In 11, for pending event, the resource in each time window is obtained respectively；

In 12, for each time window, the prominence score of each resource in the time window is determined respectively, and The resource that prominence score meets pre-provisioning request is selected from each resource in the time window, when the resource that will be selected is as this Between representative resource in window；

In 13, the representative resource in each time window is combined sequentially in time, obtains event train of thought.

The resource can be News Resources etc..

To realize such scheme, it is necessary to obtain training sample in advance, and assessment models are obtained according to training sample training, this Sample, for pending event, can be in units of time window, for the resource got in each time window, difference root The prominence score of each resource is determined according to assessment models, and prominence score is selected from each resource in each time window Meet the resource of pre-provisioning request, the resource that will be selected as the representative resource in the time window, and then by each time window Interior representative resource is combined sequentially in time, obtains event train of thought.

Each part mentioned above content is described in detail individually below.

One) training sample

In order to obtain follow-up assessment models, it is necessary to obtain training sample first.

In scheme of the present invention, can be using the method based on pairing (pairwise), from some moneys for having a time sequencing In source, the several resources that can most reflect event development are selected, so as to the resource being selected and the money not being selected can be got Good and bad relation between source, and then generate training sample.

Such as, the resource in the corresponding any time window of any one event can be shown, is obtained from the money for being shown The high-quality resource selected in source, constitutes a resource pair by each high-quality resource with each the non-prime resource for being shown respectively, Each resource is generated respectively to corresponding training sample.

By taking " star A divorces " event as an example, whole event is being continued to develop over time, can respectively get each Resource in time window.Time window, refers to that (can such as wait duration to be cut the time shaft cutting that whole event develops Point) it is resulting each time period after multiple continuous time periods.

Fig. 2 is the resource schematic diagram in the time window for getting of the present invention, as shown in Fig. 2 can be by these Resource shows sample to collect personnel, and sample is collected personnel and can therefrom be selected and thinks most reflect coming for " star A divorces " event Dragon goes 2 resources of arteries and veins, using selected resource as high-quality resource.

Afterwards, each high-quality resource can be constituted into a resource pair with each the non-prime resource for being shown respectively.

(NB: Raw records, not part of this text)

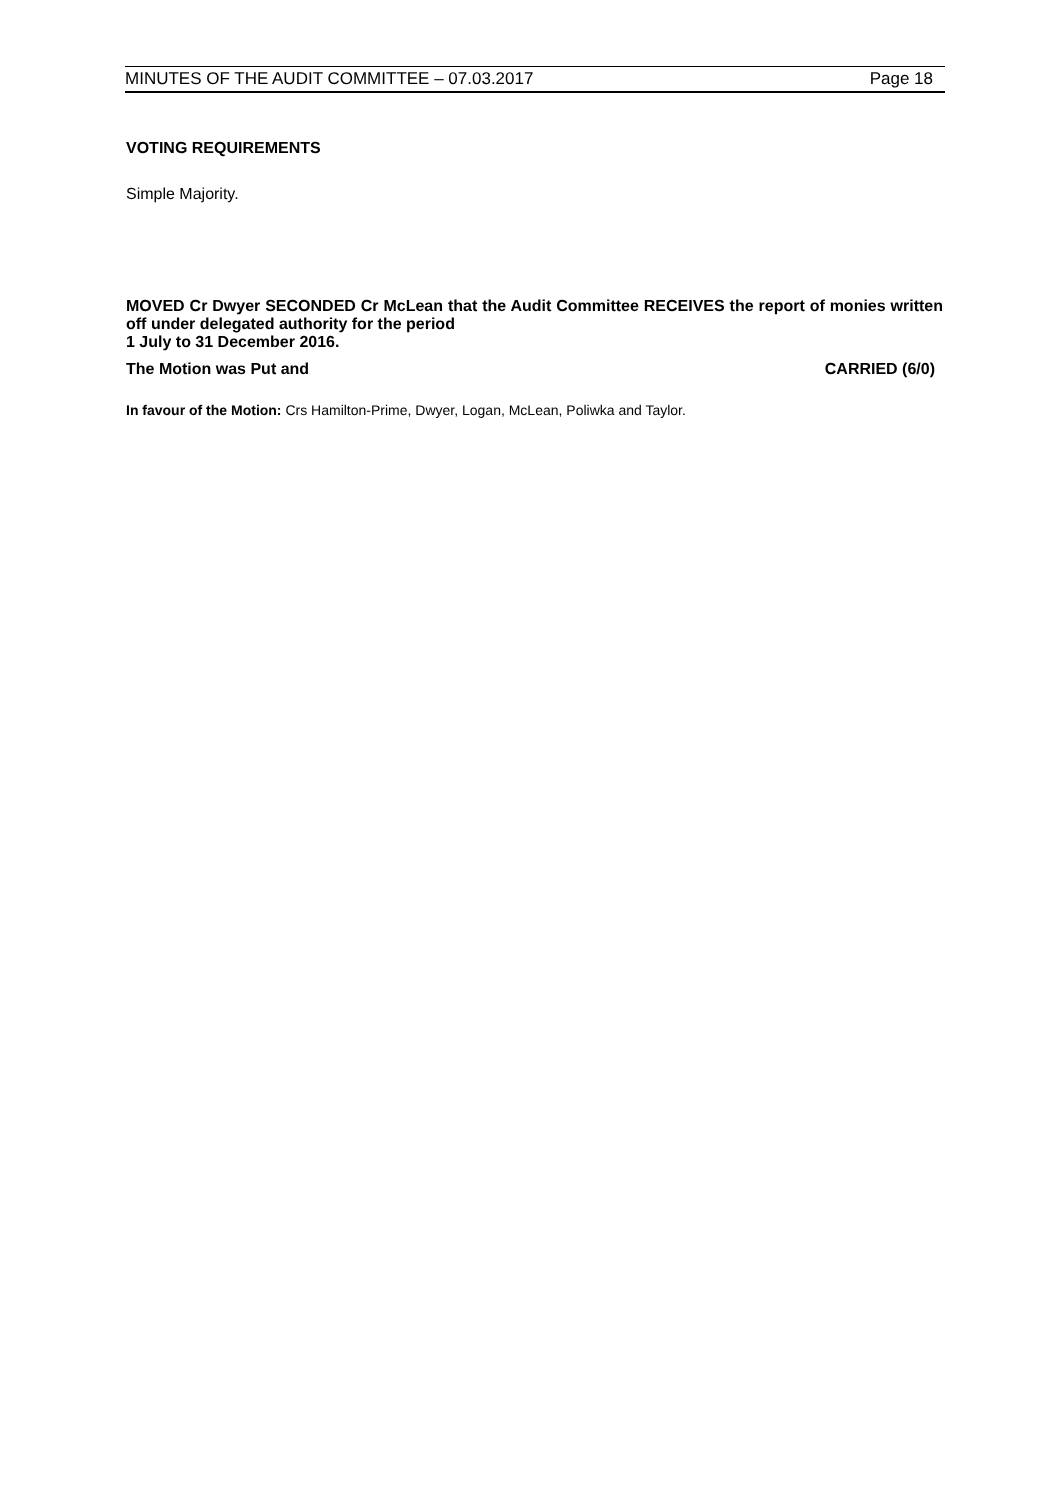MINUTES OF THE AUDIT COMMITTEE – 07.03.2017 Page 18
VOTING REQUIREMENTS
Simple Majority.
MOVED Cr Dwyer SECONDED Cr McLean that the Audit Committee RECEIVES the report of monies written off under delegated authority for the period
1 July to 31 December 2016.
The Motion was Put and CARRIED (6/0)
In favour of the Motion: Crs Hamilton-Prime, Dwyer, Logan, McLean, Poliwka and Taylor.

Such as, selected high-quality resource is the resource 1 and resource 2 shown in Fig. 2, then can obtain following resource pair：(money Source 1, resource 3), (resource 1, resource 4), (resource 1, resource 5), (resource 2, resource 3), (resource 2, resource 4), (resource 2, money Source 5) etc..

Followed by, each resource can be respectively generated to corresponding training sample, be may include in each training sample：Respectively from The feature extracted in one the two of resource centering resource, and, two resource result of determination which is better and which is worse.

Each resource pair is directed to, each resource that can be respectively to the resource centering carries out feature extraction, and combines two The resource allocation result of determination which is better and which is worse, generates a training sample.

Result of determination can represent with 1 and 0, such as, if a previous resource for resource centering is better than latter resource, Then result of determination can be 1, if conversely, latter resource is better than previous resource, result of determination can be 0.

So, by taking (resource 1, resource 3), (resource 2, resource 4) two resources pair as an example, its corresponding training sample will divide It is not：(feature, the feature of resource 3,1 of resource 1), (feature, the feature of resource 4,1 of resource 2).

Using above-mentioned processing mode, sample is only showed to collect some resources in one time window of personnel every time, Allow sample to collect personnel and therefrom select several optimal resources, so that sample collects personnel being taken into full account when being selected The timeliness background of event train of thought, that is, not only allow for the correlation of resource, it is also contemplated that the train of thought importance of resource, meanwhile, Using above-mentioned processing mode so that sample collects personnel and can just get more training sample by less work, so that Improve sample collection efficiency etc..

Two) feature extraction

The feature extracted from each resource including but not limited to one below or any combination, it is preferred that extractable Go out following whole features：

Plain text feature, resource temperature feature, search temperature feature, similar resource number feature.

1) plain text feature

The plain text for how obtaining resource is characterized as prior art, such as, can be based on bag of words (Bag of words) method, Using the weight meter of term frequency-inverse document frequency (TF-IDF, Term Frequency-Inverse Document Frequency) Calculation mode extracts the plain text feature of resource.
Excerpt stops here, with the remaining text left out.